The D.C. Court of Appeals has asked the FCC to respond to Disney's request that the commission weigh in on various complaints about its new kids TV rules before it implements them Jan. 1.
The company had asked the court Tuesday to force the FCC by Nov. 15 to rule on Disney and others' petitions to change the kids regs, or alternatively to enjoin the FCC from enforcing them until the commission did reply.
Instead, the court gave the FCC until Oct. 25 to respond to the Disney court petition, then gave Disney until Nov. 1 to respond.
"We believe the new kids TV and Web site rules should not become effective until the substantial legal and fairness issues have been addressed by the FCC, by ruling on the pending Petitions For Reconsideration, and/or by review in Court," said ABC in a statement.
While saying it remains "steadfastly dedicated to providing creative, entertaining and compelling programming that enriches the lives of children," Disney says the kids rules as written would cause "irreparable harm to its First Amendment rights, as well as unrecoverable economic losses."
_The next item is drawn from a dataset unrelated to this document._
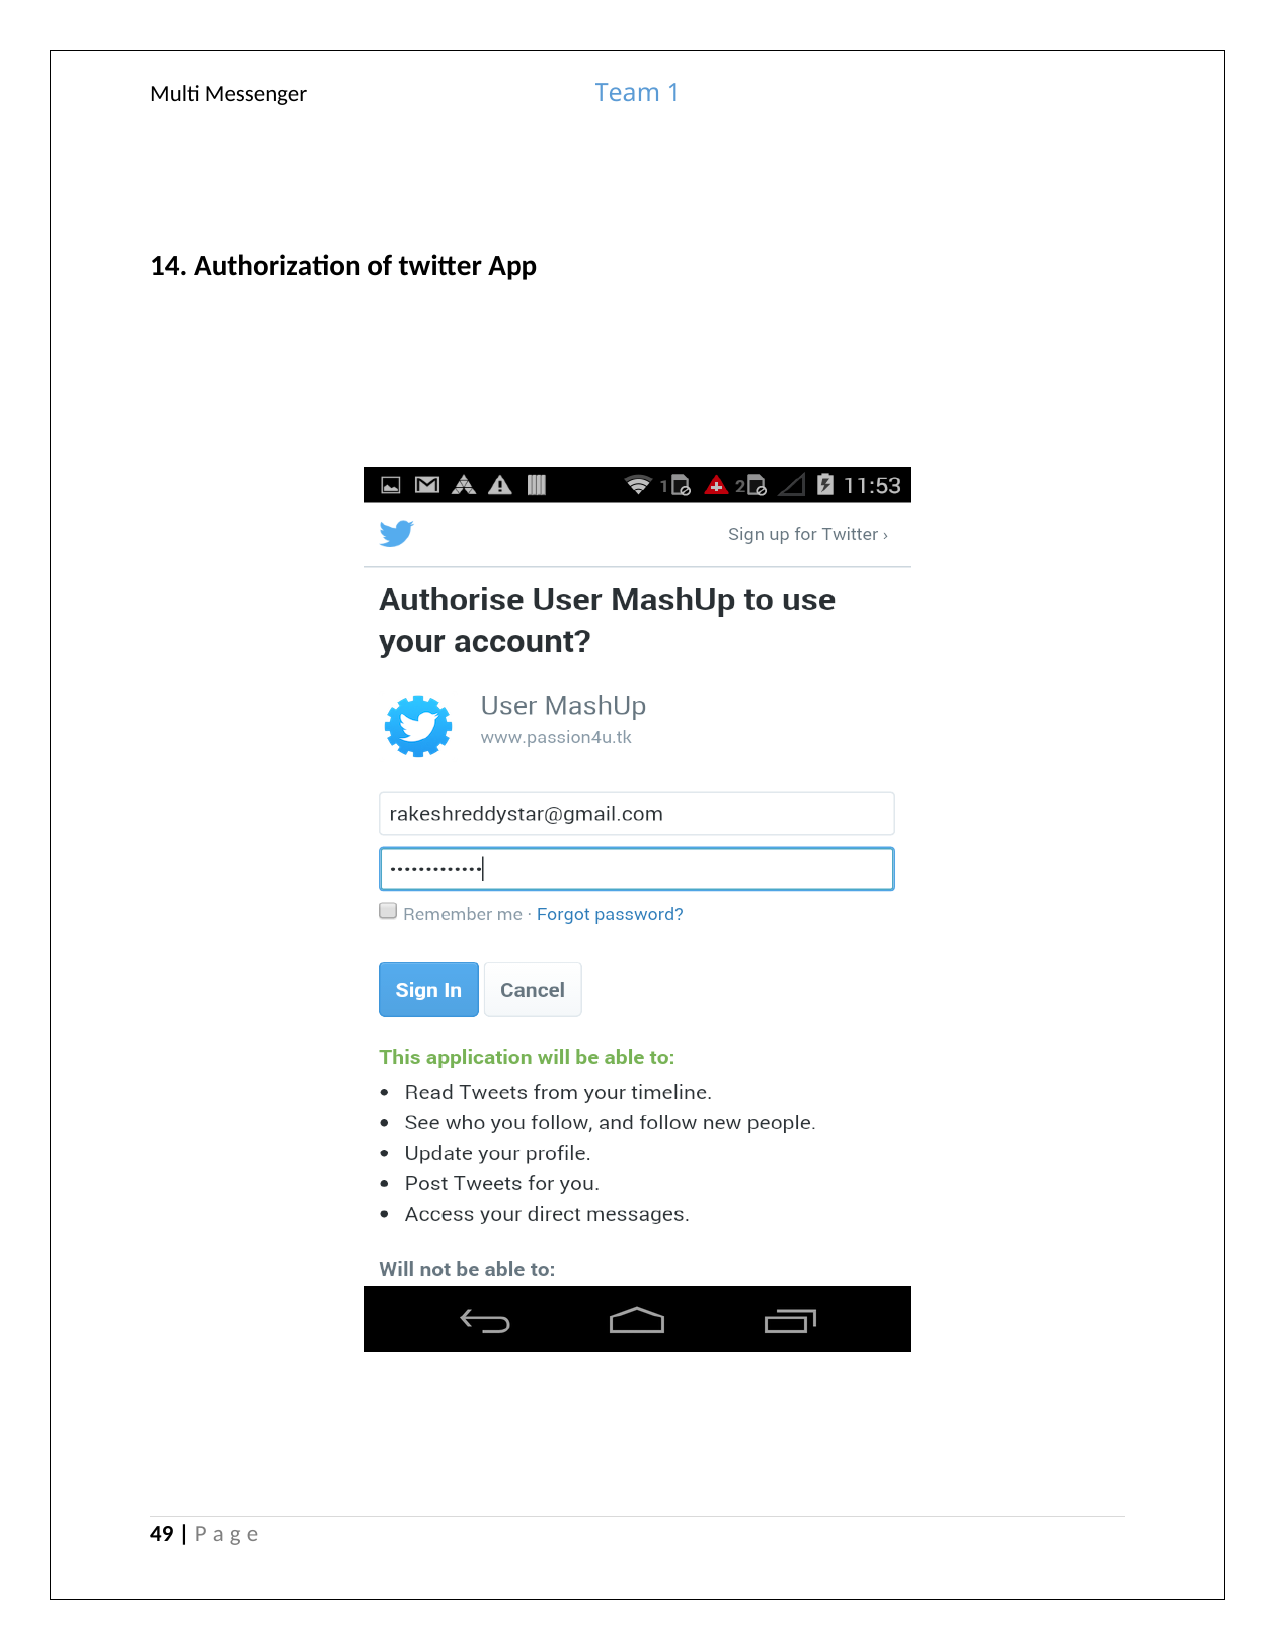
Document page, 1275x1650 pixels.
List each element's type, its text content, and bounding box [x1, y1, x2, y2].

text 14. Authorization of twitter App [150, 247, 1125, 283]
picture [364, 467, 911, 1352]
The rules include counting promos for non-educational shows against limits on commercials. They would also prevent shows from including Web links to products pitched by their characters.
Disney says it would have to make major modifications to its business in order to comply, then would have to undo those if the FCC ultimately decides to change the rules per the petitions it has yet to rule on.
The rules were issued in fall 2004. Disney, Viacom and others asked the FCC to reconsider them.
Both the United Church of Christ Office of Communications and Viacom last week withdrew their FCC petitions for review of the rules, asking separate federal courts instead to throw them out or remand them as arbitrary and capricious.
Viacom argued that the rules should be vacated entirely because they exceed the commission's authority, are unconstitutional, violate administrative procedures, and are "otherwise contrary to law." It sought review from the deregulatory-minded D. C. circuit.
By contrast, the United Church of Christ took the rules to court because they did not go far enough, including the lack of a total ban on interactive advertising and issues with the preemptions of kids programming the rules allow. The church sought review in the sixth circuit, whose jurisdiction includes Ohio, where the church has its headquarters. --John M Higgins contributed to this report.